■ **Requirement**:
Here are the records. Write out exactly the lines between the one holding "Lichtschein des glänzenden" and the one holding "hätte! Und —", inclusive.

■ **Material shown**:

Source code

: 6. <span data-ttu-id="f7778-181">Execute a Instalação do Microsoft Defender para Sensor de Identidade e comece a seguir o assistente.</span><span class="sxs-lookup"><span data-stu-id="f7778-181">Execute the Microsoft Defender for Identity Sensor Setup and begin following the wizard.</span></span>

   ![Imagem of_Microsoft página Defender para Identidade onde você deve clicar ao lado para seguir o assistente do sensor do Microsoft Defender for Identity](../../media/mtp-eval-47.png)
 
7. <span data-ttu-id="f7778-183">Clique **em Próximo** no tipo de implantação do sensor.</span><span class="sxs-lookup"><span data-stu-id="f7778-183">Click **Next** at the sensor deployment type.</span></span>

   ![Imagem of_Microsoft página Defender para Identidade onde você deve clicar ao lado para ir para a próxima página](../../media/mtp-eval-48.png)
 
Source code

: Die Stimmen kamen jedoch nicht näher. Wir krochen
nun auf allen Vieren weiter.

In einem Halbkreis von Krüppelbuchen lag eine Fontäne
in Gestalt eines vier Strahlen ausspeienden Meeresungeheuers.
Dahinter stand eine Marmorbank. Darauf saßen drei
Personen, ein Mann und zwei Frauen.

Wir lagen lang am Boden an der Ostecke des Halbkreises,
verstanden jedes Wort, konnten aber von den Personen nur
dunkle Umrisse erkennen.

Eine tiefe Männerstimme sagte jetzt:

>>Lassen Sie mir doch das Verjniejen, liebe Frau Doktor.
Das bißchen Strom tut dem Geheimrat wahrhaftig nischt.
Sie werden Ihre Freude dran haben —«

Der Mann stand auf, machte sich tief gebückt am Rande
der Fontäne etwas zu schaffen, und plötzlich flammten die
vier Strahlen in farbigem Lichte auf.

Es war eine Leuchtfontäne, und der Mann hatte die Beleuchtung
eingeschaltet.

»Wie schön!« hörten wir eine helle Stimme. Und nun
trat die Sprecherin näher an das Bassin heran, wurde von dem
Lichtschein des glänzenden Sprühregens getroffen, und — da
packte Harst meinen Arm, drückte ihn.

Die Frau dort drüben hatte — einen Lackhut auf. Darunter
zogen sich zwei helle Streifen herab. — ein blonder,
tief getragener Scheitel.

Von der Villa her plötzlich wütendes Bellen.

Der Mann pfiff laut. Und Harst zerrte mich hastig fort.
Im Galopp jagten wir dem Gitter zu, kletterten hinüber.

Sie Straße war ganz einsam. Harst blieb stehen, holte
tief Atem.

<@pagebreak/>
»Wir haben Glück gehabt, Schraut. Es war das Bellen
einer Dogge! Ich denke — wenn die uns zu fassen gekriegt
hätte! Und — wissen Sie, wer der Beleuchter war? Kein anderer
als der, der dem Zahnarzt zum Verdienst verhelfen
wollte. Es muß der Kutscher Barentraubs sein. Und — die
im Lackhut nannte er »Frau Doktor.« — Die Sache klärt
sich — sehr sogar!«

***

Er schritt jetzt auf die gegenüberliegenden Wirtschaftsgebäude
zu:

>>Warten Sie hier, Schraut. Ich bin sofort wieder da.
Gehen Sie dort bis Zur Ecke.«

■ **Exercise solution**:
Lichtschein des glänzenden Sprühregens getroffen, und — da
packte Harst meinen Arm, drückte ihn.

Die Frau dort drüben hatte — einen Lackhut auf. Darunter
zogen sich zwei helle Streifen herab. — ein blonder,
tief getragener Scheitel.

Von der Villa her plötzlich wütendes Bellen.

Der Mann pfiff laut. Und Harst zerrte mich hastig fort.
Im Galopp jagten wir dem Gitter zu, kletterten hinüber.

Sie Straße war ganz einsam. Harst blieb stehen, holte
tief Atem.

<@pagebreak/>
»Wir haben Glück gehabt, Schraut. Es war das Bellen
einer Dogge! Ich denke — wenn die uns zu fassen gekriegt
hätte! Und — wissen Sie, wer der Beleuchter war? Kein anderer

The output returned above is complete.